Two companies, two very different succession stories.
The first is BHP. The miner is reportedly looking for a successor to current CEO Marius Kloppers. He’s headed the company for five years — longer than his three immediate predecessors — but a confidential survey of investors and analysts in July found confidence in Kloppers has been declining. Still, Kloppers isn’t being shown the door in a hurry. He’ll spend at least another year with the company, as it looks both internally and externally for his replacement.
The case of Nick Collishaw at listed property trust Mirvac is very different. His sacking and replacement by Susan Llody-Hurwitz, a previously little-known property executive working in the United Kingdom, came as a shock, to shareholders as well as Collishaw.
At next week’s Mirvac AGM, several shareholders are looking to replace chair James MacKenzie over the board’s controversial decision. According to The Australian Financial Review he was bewildered by the decision, saying it was “pretty bizarre of a chairman to dismiss the CEO on the same day he presents the new CEO”.
Collishaw’s departure from Mirvac was certainly unusual, and for many, unexpected. And on the balance, many would prefer to deal with BHP’s slow, planned succession than Mirvac’s, which ruffled at least a few feathers among its shareholders. But in one aspect, Mirvac did right.
Announcing a new CEO at the same time as the outgoing CEO’s departure is what would always happen in an ideal world, says Nick Waterworth, the managing partner of executive recruiter Watermark Search International.
“Uncertainty obviously affects staff, shareholders, and potentially customers,” he said. “Of course, putting in an acting CEO while you look for another, or announcing a retirement without a replacement, well, it happens all the time, so it’s not a complete no-no. But it’s a situation best avoided. It’s better to have a solution, and put a fait accompli with your announcement. But you can’t always do that.”
At BHP, Kloppers will stay on for at least a year while the board searches for a replacement. This suggests little progress has been made so far on succession, which is far from ideal.
It takes time to fill the CEO position, particularly if the search is international. “From the start of the process to a new person commencing, if you did that in three months, it would be lightning fast,” he said. “Much more likely, it’ll be four to six months from the start to the appointment, particularly with an international search. And of course, depending on circumstances, it can take longer. It’s not at all uncommon for your first choice to be offered the role and to say no,” Waterworth explained.

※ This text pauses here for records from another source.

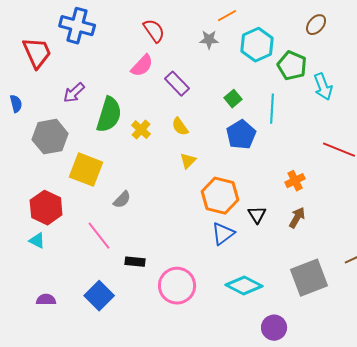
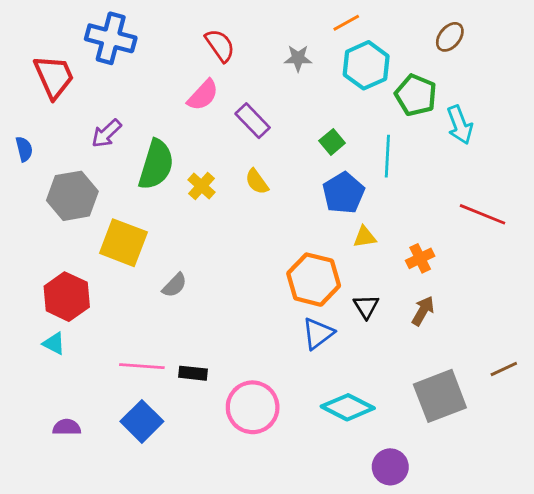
orange line: (227, 16) -> (346, 23), moved
yellow triangle: (188, 161) -> (365, 237), moved, turned 36
pink line: (99, 236) -> (142, 366), moved, turned -48

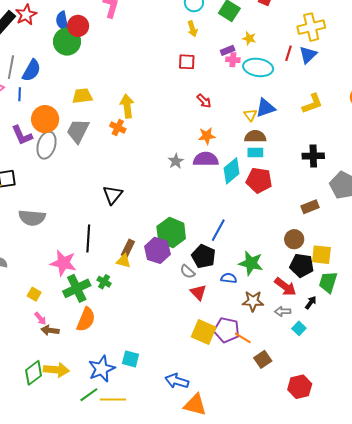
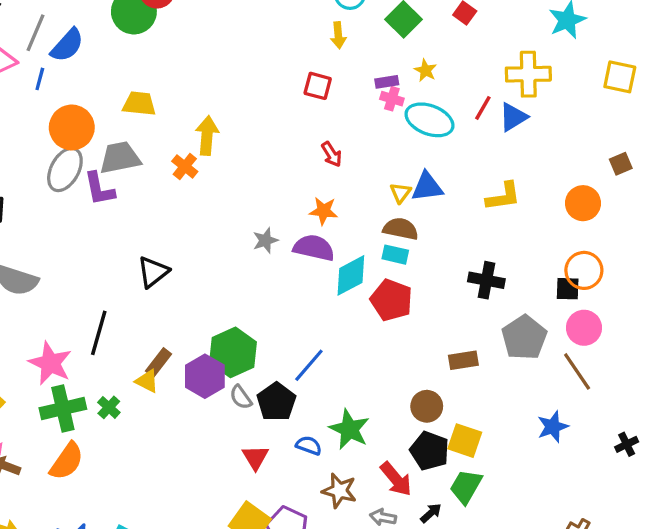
gray trapezoid: (78, 131) -> (120, 158), turned 40
purple L-shape: (22, 135) -> (99, 189), moved
gray semicircle: (187, 272) -> (241, 397), moved

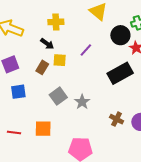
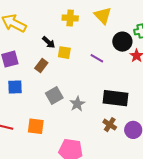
yellow cross: (56, 22) -> (70, 18), moved
purple line: (86, 50) -> (97, 58), moved, turned 72
yellow square: (60, 60) -> (64, 53), moved
black rectangle: (120, 73) -> (115, 98), moved, turned 30

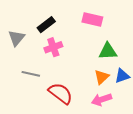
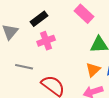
pink rectangle: (92, 19) -> (84, 14), turned 30

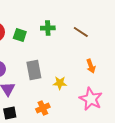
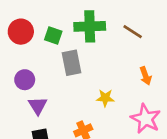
green cross: (48, 28) -> (90, 26), size x1.6
gray rectangle: (34, 70) -> (72, 63), moved

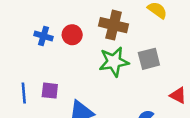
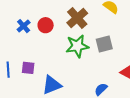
brown cross: (114, 25) -> (77, 18), turned 35
blue cross: (43, 36) -> (24, 26), turned 32

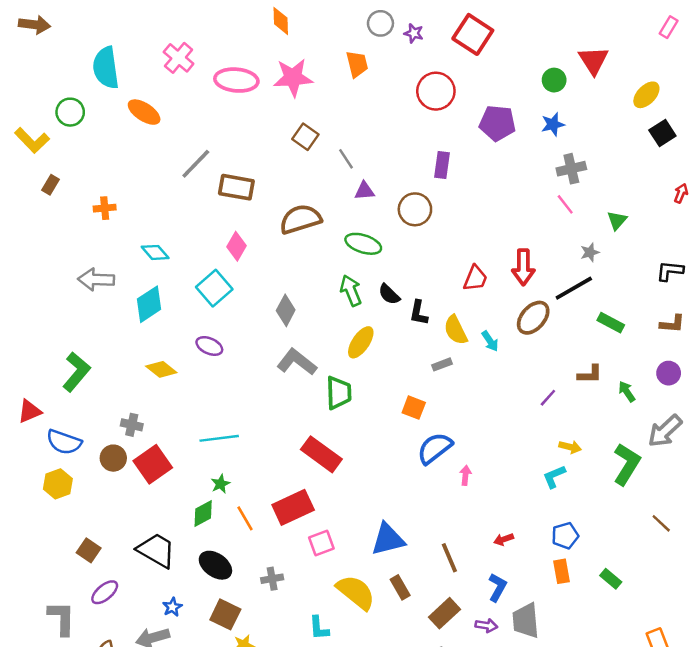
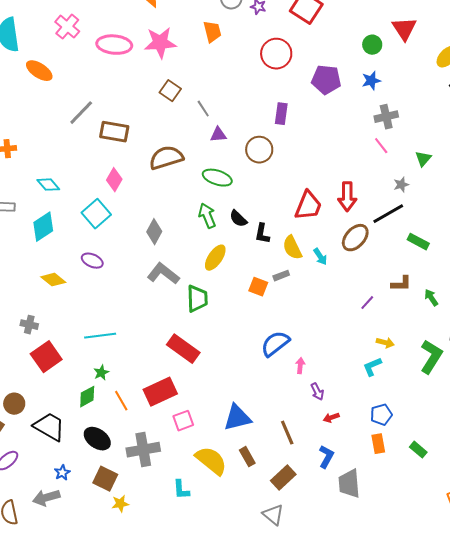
red trapezoid: (475, 278) -> (308, 206), size x1.4
orange square: (414, 408) -> (258, 287), moved
brown circle: (113, 458) -> (14, 404), moved
gray cross: (272, 579) -> (143, 450), size x1.8
purple arrow: (486, 626) -> (317, 392), moved, turned 54

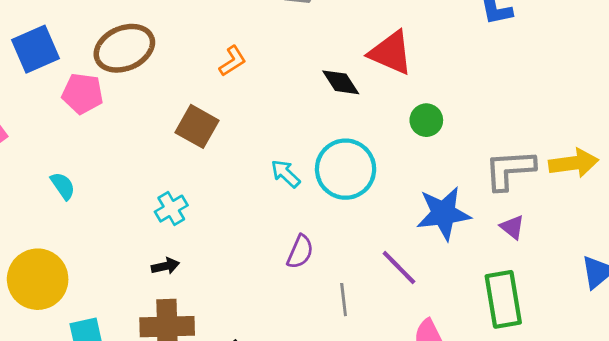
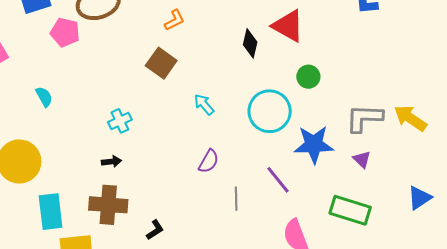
black diamond: (341, 82) -> (250, 43), turned 40
brown square: (197, 126) -> (161, 63), moved
yellow arrow: (574, 163) -> (410, 118), turned -144
cyan circle: (346, 169) -> (270, 111), moved
green rectangle: (503, 299) -> (350, 210), turned -69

Making the succession process more difficult in recent months is the complexity of short — and long-term challenges facing many Australian corporations. Of Watermark’s current chief executive searches, 70% are for replacement CEOs as opposed to for newly created positions, which is far higher than usual.

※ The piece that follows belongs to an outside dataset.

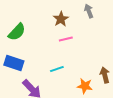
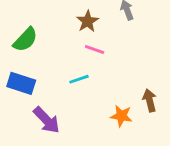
pink line: (66, 39) -> (95, 50), turned 32
cyan line: (57, 69) -> (79, 79), moved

“There are real short-term issues in play at the moment, but also long-term issues like the structural change affecting many industries,” Waterworth said. “Many boards are coming to the conclusion that their current CEO isn’t dealing with these appropriately, and so are looking for a replacement.”
Given the time it takes to find a new CEO, boards should be constantly preparing internal candidates for the role as well as keeping an eye on potential successors working outside the company, says Kerryn Newton, the managing director of corporate governance consultancy Directors Australia.
Assessing succession can be seen as undermining the current CEO, Newton says. The solution is to do it every year, as a routine matter.
“I recommend to all the boards I work with that they do it once a year,” she said. “Around October might be a good time to have the discussion — once the CEO’s performance review is completed. It’s not sufficient to just contact an executive recruitment agency when the need comes up. That’s too subject to the vagaries of the market at a particular point in time. You need a pipeline of internal candidates.”
An advantage of having an annual discussion is it allows the board to stay on top of the professional development of executives and mid-level managers who might be potential successors.
“It allows the board to think, ‘Well, this person has potential, but they need experience in this unit, so we’ll move them there for a while’,” she said.
About two-thirds of CEO successions are internal appointments, and these appointments typically come from one of three areas: chief operating officers, sales and marketing directors, and divisional chief executives.
“They tend to be the best-qualified people for the CEO role,” Waterworth said. “Smart boards work with the people they have in these roles to make sure they’re as skilled as they can be. It’s also important boards have access to these people in the company. They shouldn’t rely just on the CEO, but have contact with the next level down of management. That’s good corporate governance, but it also plays into succession.”
Picking a new CEO is a board’s most important duty, and one leading companies put a lot of thought into. But it’s often not prioritised at all times. “I’ve seen so many companies caught short with it. Boards don’t always think it’s a burning issue. But it’s always a burning issue … There’s no reason your brand new CEO wont be gone in six months,” Newton said.